GW makes cuts to mitigate finances

Officials knew by early summer they would need to make layoffs to mitigate the financial toll of the pandemic, which is projected to make a $220 million dent in GW’s budget.

University President Thomas LeBlanc and several other top officials vowed to take pay cuts and halt most capital projects to help offset the University’s finances, avoiding layoffs initially. But at least dozens of staff in career services, consulting, facilities and technology have lost their jobs this summer during a process of consolidation and restructuring across several University departments.

Protests about racial injustice break out across D.C.

In response to recent episodes of police brutality, protesters took to the streets of D.C. in late May and have continued to throughout the summer. The demonstrations brought into question the University’s and D.C. government’s own hand in racial injustice. 

In early June, the D.C. Council passed an emergency police reform bill that removes power from police unions to conduct disciplinary action and bans hiring officers with a history of misconduct.

The GW Black Student Union has also called on officials to reform GW Police Department’s policies. In a letter addressed to GWPD Chief James Tate and Associate Vice President for Safety and Security Scott Burnotes, BSU demanded that the department adopt a no-tolerance policy for officers who act on racial bias and lessen its dependence on the Metropolitan Police Department. 

Officials in the Office for Diversity, Equity and Community Engagement also launched a series of events aimed at educating people on equity and anti-racism.

GW vows to ‘evaluate’ Colonials nickname, building names

After years of student activism, the Board of Trustees approved a framework to reevaluate the Colonials moniker and to rename buildings named after figures who enforced racist policies.

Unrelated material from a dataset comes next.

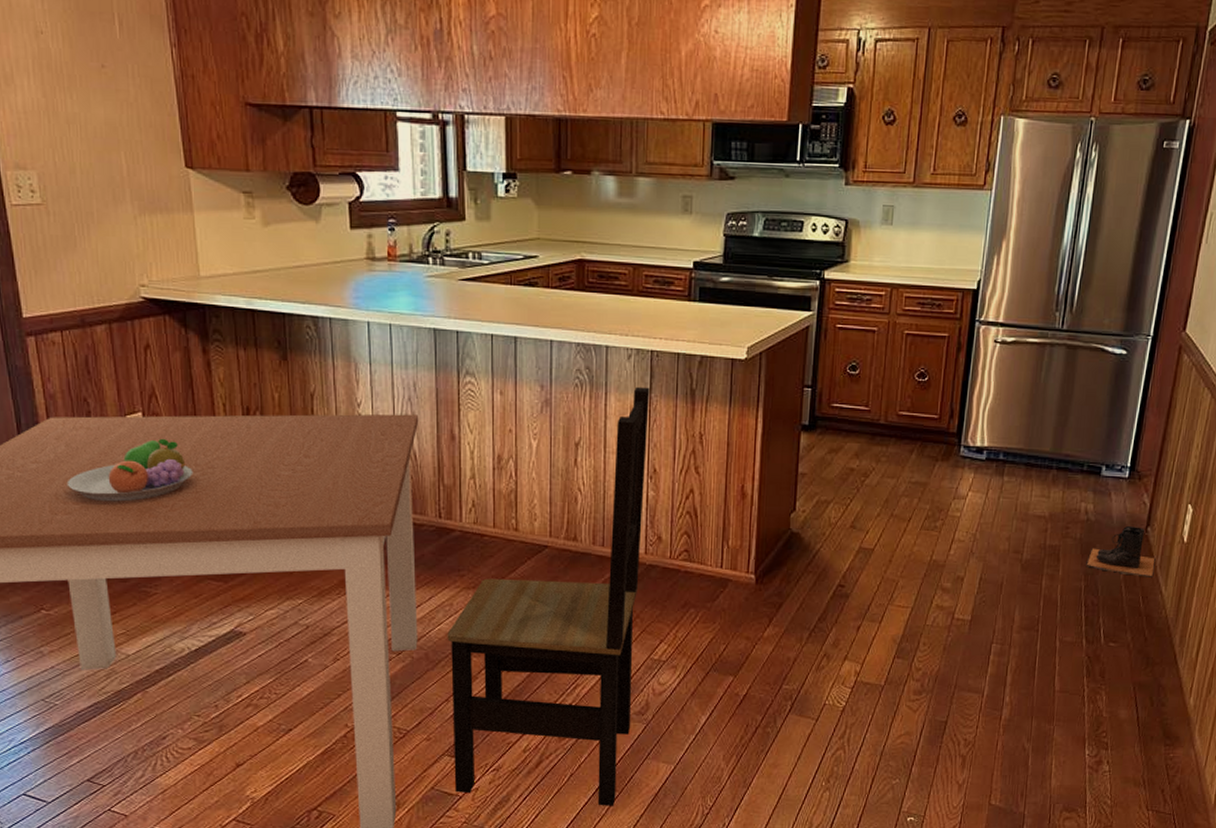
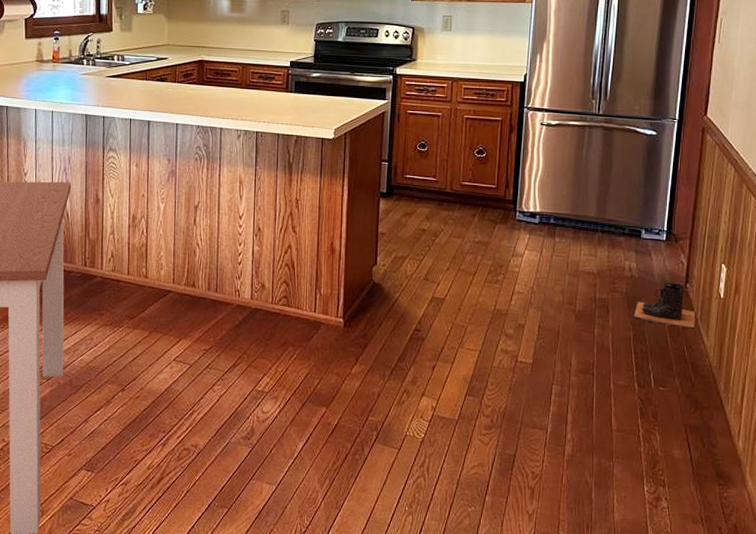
dining chair: present [447,386,650,806] -> none [87,160,255,521]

Officials will create two committees – one to consider ditching the Colonials moniker and one to evaluate renaming the Marvin Center, which is named after a former University president who supported segregation. Officials said they will consider any request from students, employees or alumni for name changes to buildings or memorials based on six variables, and calls to change names must be backed by at least 500 people. 

House greenlights D.C. statehood

The U.S. House of Representatives voted in support of D.C. statehood in late June, the first major step toward statehood in 27 years. The bill passed with a 232 to 180 vote in the House.

LeBlanc has openly pushed for the District to become a state alongside several other D.C.-area college presidents over the past year, saying statehood would allow the University to more freely contribute academic and research resources. The bill will head to the Senate, where it faces a Republican majority opposed to statehood.

GW announces plans for fossil fuel divestment

After years of pressure from student activist groups like Sunrise GW and the Student Association, officials announced in June that they plan to divest the University’s $53 million in fossil fuel holdings by 2025.

Students have pushed for the University to divest for more than a decade, but the movement didn’t pick up steam until LeBlanc revealed GW’s indirect holdings in the industry in early February. Following a week of student protests, trustees formed a task force to examine the University’s fossil fuel investments.

Students speak up about sexual abuse

In late July, at least 10 people came forward with allegations of sexual assault against a recent graduate and student leader, sparking conversations about sexual abuse on college campuses.

At around the same time, dozens of people shared anonymous accounts of being sexually assaulted or harassed on the Instagram account @gwsurvivors. The account has posted more than 200 stories to date.

Officials said in a statement that they’re concerned about the “hurt and pain” described by students in the social media posts and hope students go to the University with their stories.